Benchmarks: Strong in agents, weaker in pure coding
According to Meta’s own metrics, Muse Spark 1.1 achieves top scores in several agent and tool use benchmarks: 88.1 points in the MCP Atlas test for scaled tool handling and 54.7 points in the JobBench test for professional tool usage – both ahead of Claude Opus 4.8 and GPT-5.5. The model also scores 62.1 points in the reasoning test Humanity’s Last Exam, placing it ahead of both comparison models.
In pure coding benchmarks like SWE-Bench Pro, however, Muse Spark 1.1 falls behind Claude Opus 4.8, as well as in multimodal tasks. Fortune reports that the model also lags behind Anthropic’s Mythos 5 and Fable 5, as well as OpenAI’s GPT-5.6 in certain coding metrics. Important for context: all mentioned values come from Meta’s own test series and have not yet been independently verified. The independent analysis portal Artificial Analysis had not conducted its own measurements for version 1.1 at the time of publication, only for the original Muse Spark version released in April 2026.

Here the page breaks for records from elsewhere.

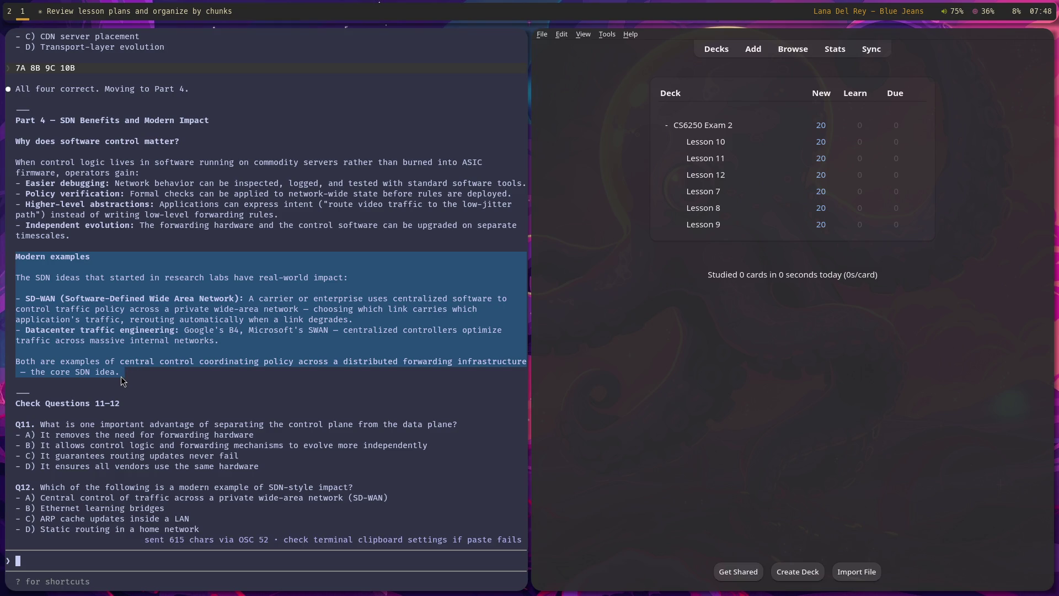
Step: Copy Check Questions 11–12 through Q11's option D
{"action": "left_click", "coordinate": [124, 377]}
{"action": "mouse_move", "coordinate": [16, 407]}
{"action": "left_mouse_down"}
{"action": "mouse_move", "coordinate": [199, 436]}
{"action": "mouse_move", "coordinate": [292, 466]}
{"action": "left_mouse_up"}
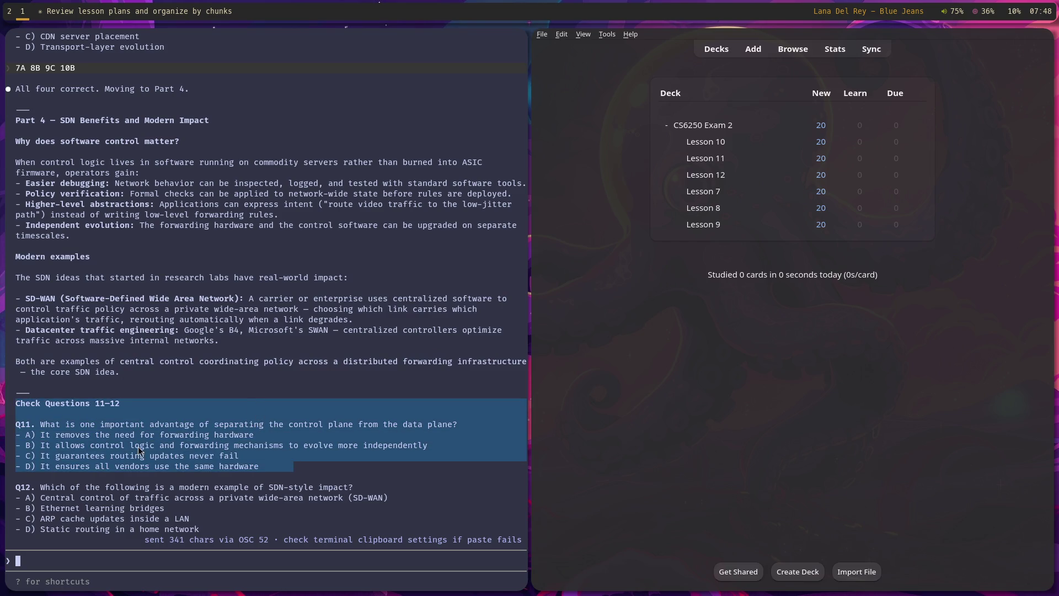
{"action": "left_click", "coordinate": [129, 559]}
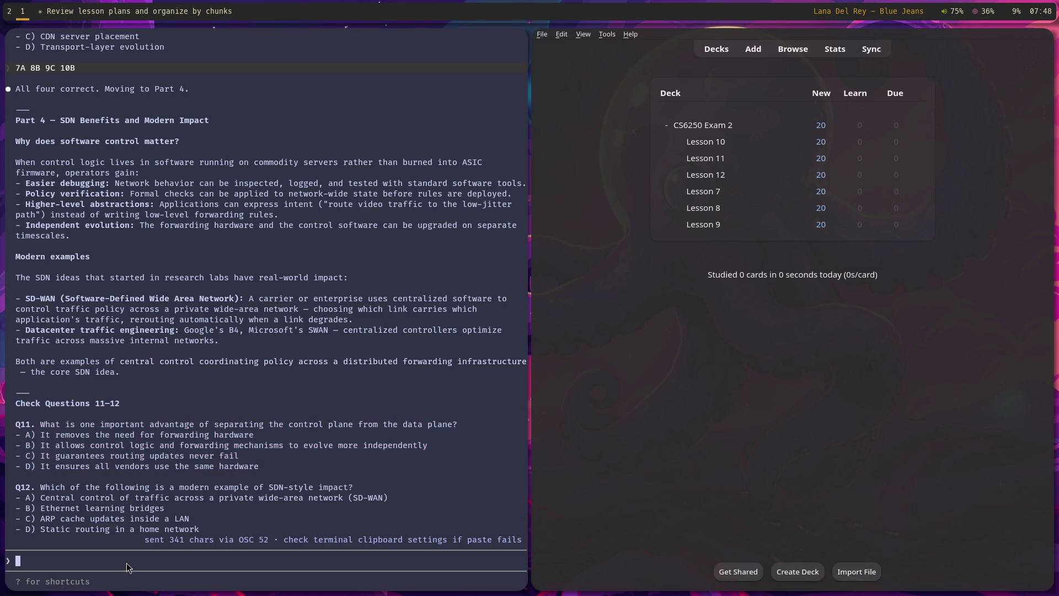
Step: Answer 11B and 12A, looking up SDN in a Firefox private window before submitting
{"action": "type", "text": "11B "}
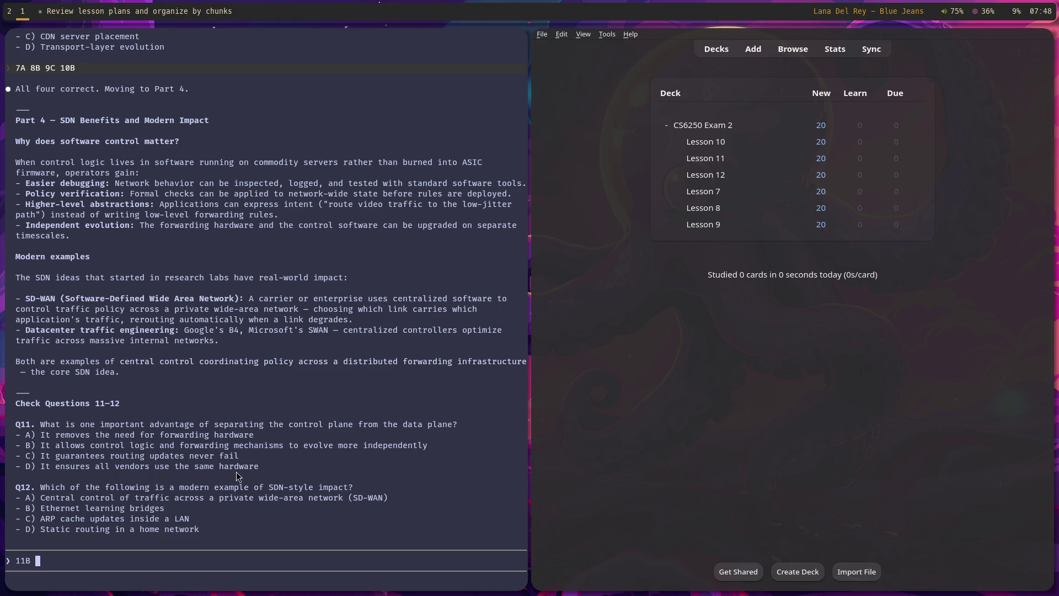
{"action": "type", "text": "12"}
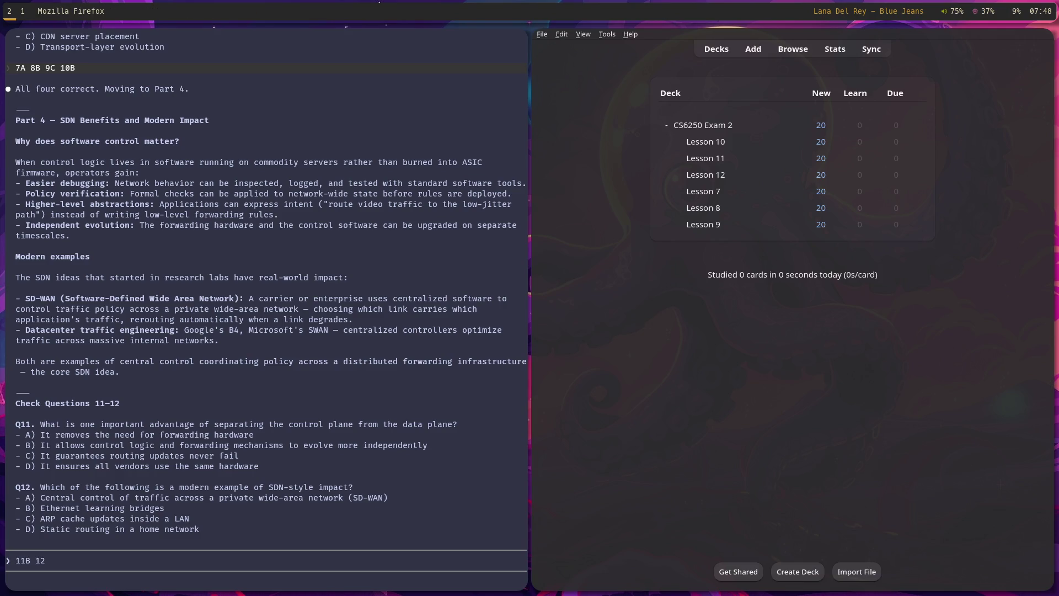
{"action": "key", "text": "ctrl+shift+p"}
{"action": "key", "text": "Return"}
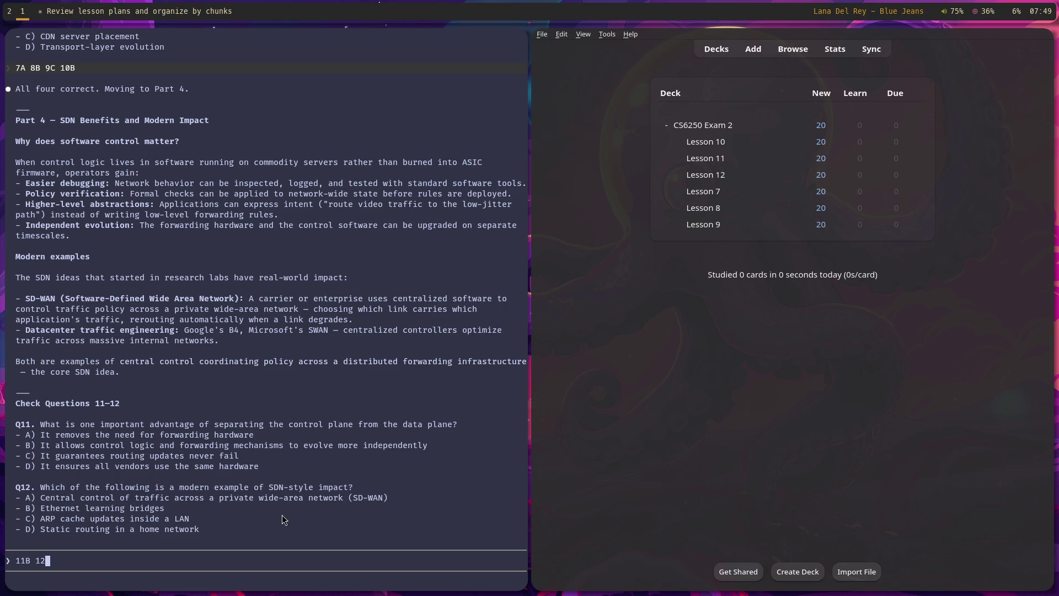
{"action": "type", "text": "A"}
{"action": "key", "text": "Return"}
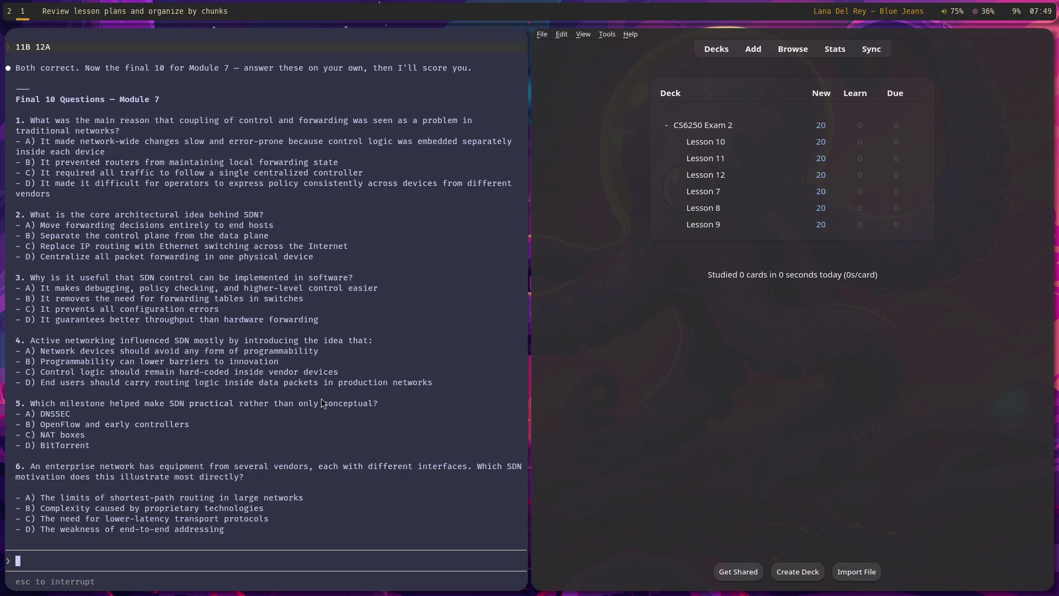
Step: Scroll through the Final 10 Questions and begin the answer line with '1.'
{"action": "scroll", "coordinate": [321, 399], "scroll_direction": "up", "scroll_amount": 2}
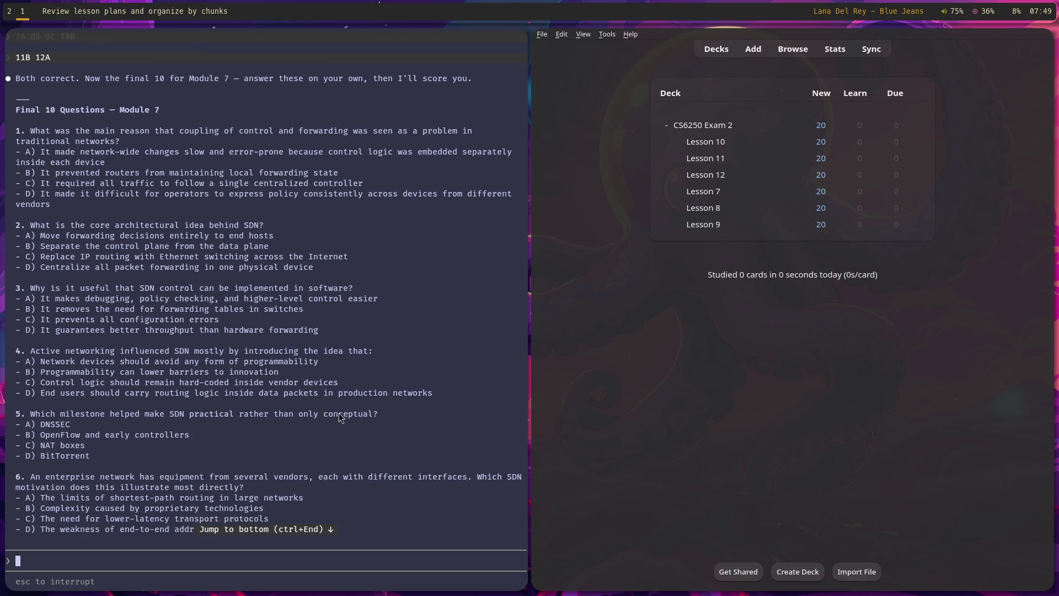
{"action": "scroll", "coordinate": [339, 412], "scroll_direction": "down", "scroll_amount": 1}
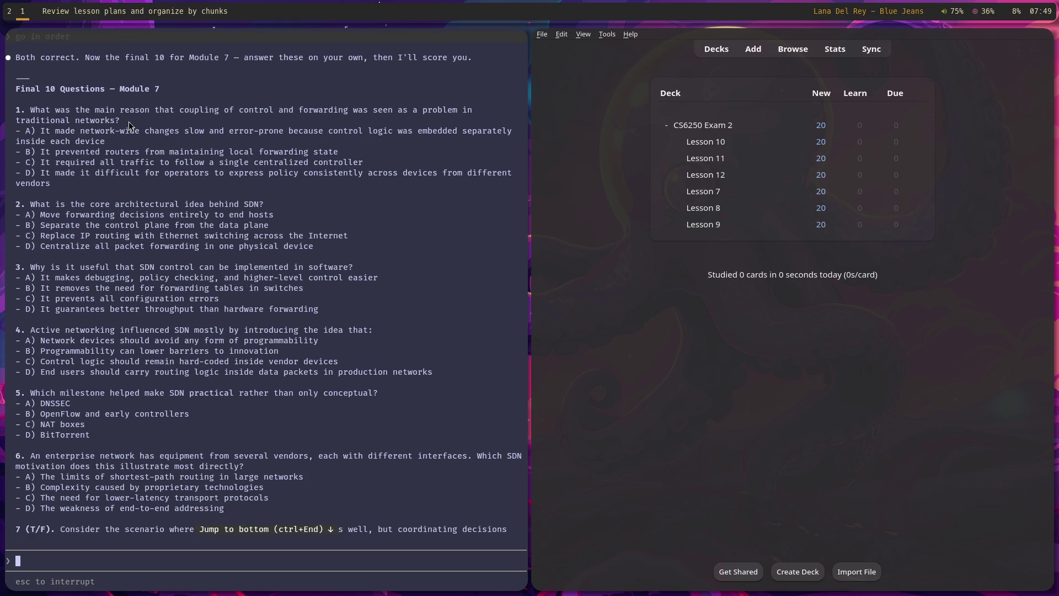
{"action": "scroll", "coordinate": [183, 266], "scroll_direction": "up", "scroll_amount": 5}
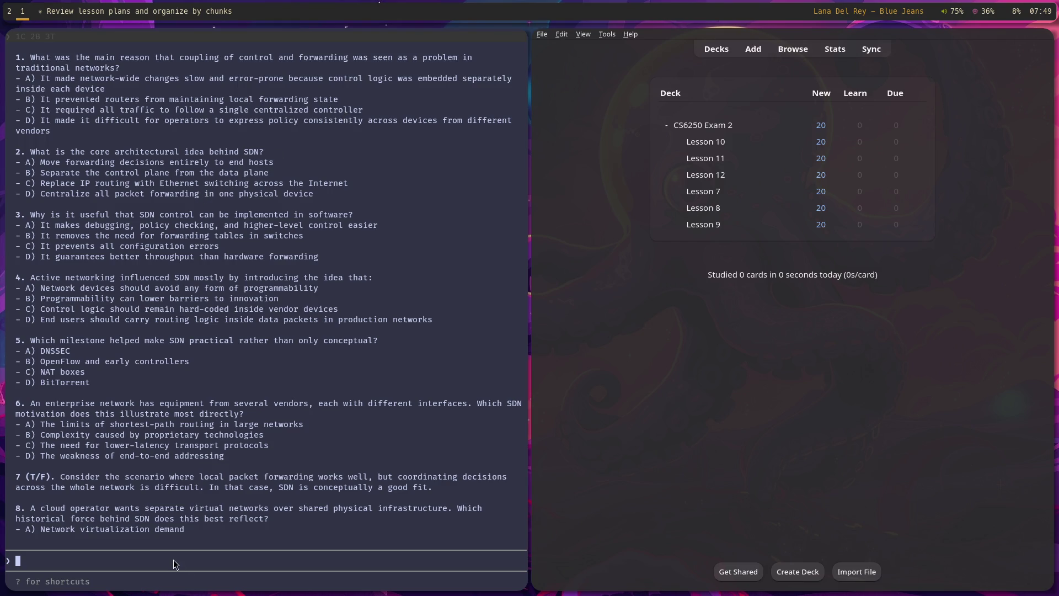
{"action": "type", "text": "1."}
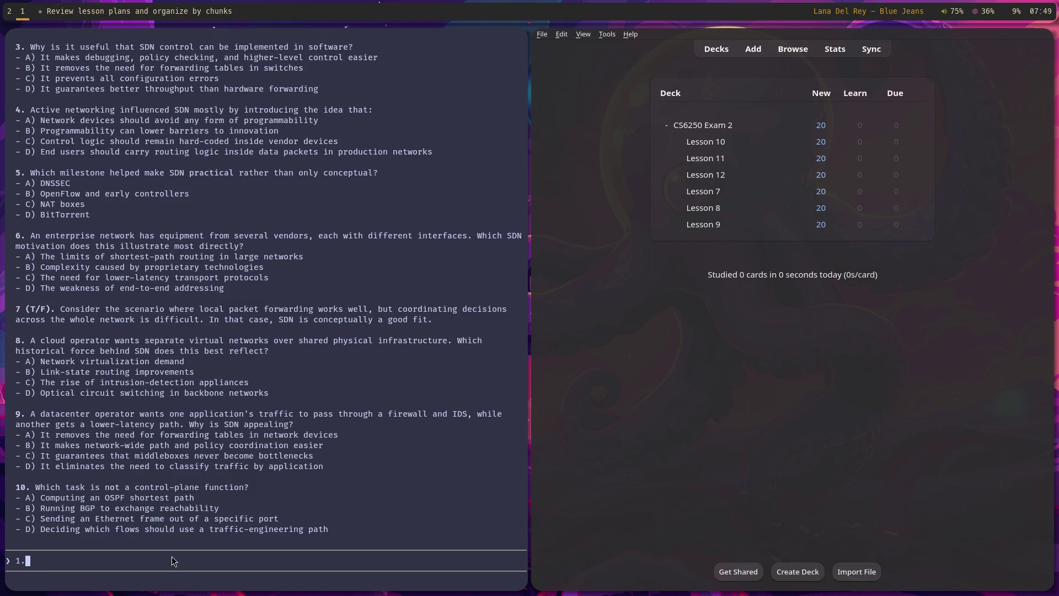
{"action": "scroll", "coordinate": [192, 487], "scroll_direction": "up", "scroll_amount": 5}
{"action": "scroll", "coordinate": [186, 513], "scroll_direction": "up", "scroll_amount": 2}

Strategic shift: Meta departs from the open Llama approach
The re-release confirms a course change that Meta initiated in April 2026 with the first Muse Spark version: the departure from the open Llama model approach in favor of closed models. According to Fortune’s reporting, CEO Mark Zuckerberg justified the focus by stating the aim to offer powerful agentic and multimodal models at the lowest possible costs. Responsible for the strategy is Alexandr Wang, Meta’s first Chief AI Officer since the reorganization to Meta Superintelligence Labs; Meta had previously acquired a non-voting stake of 49 percent in Wang’s former company Scale AI for $14.3 billion in 2025.
Classification
Muse Spark 1.1 is primarily a model for agent tasks with a corresponding business model, not an attempt to outperform the competition in every category. CNBC classifies the move as a direct push by Meta into the AI coding and agent tool market dominated by Anthropic and OpenAI. Whether the aggressive pricing structure will actually draw developers away from established providers remains to be seen, pending independent tests and a launch in the EU – both are still outstanding.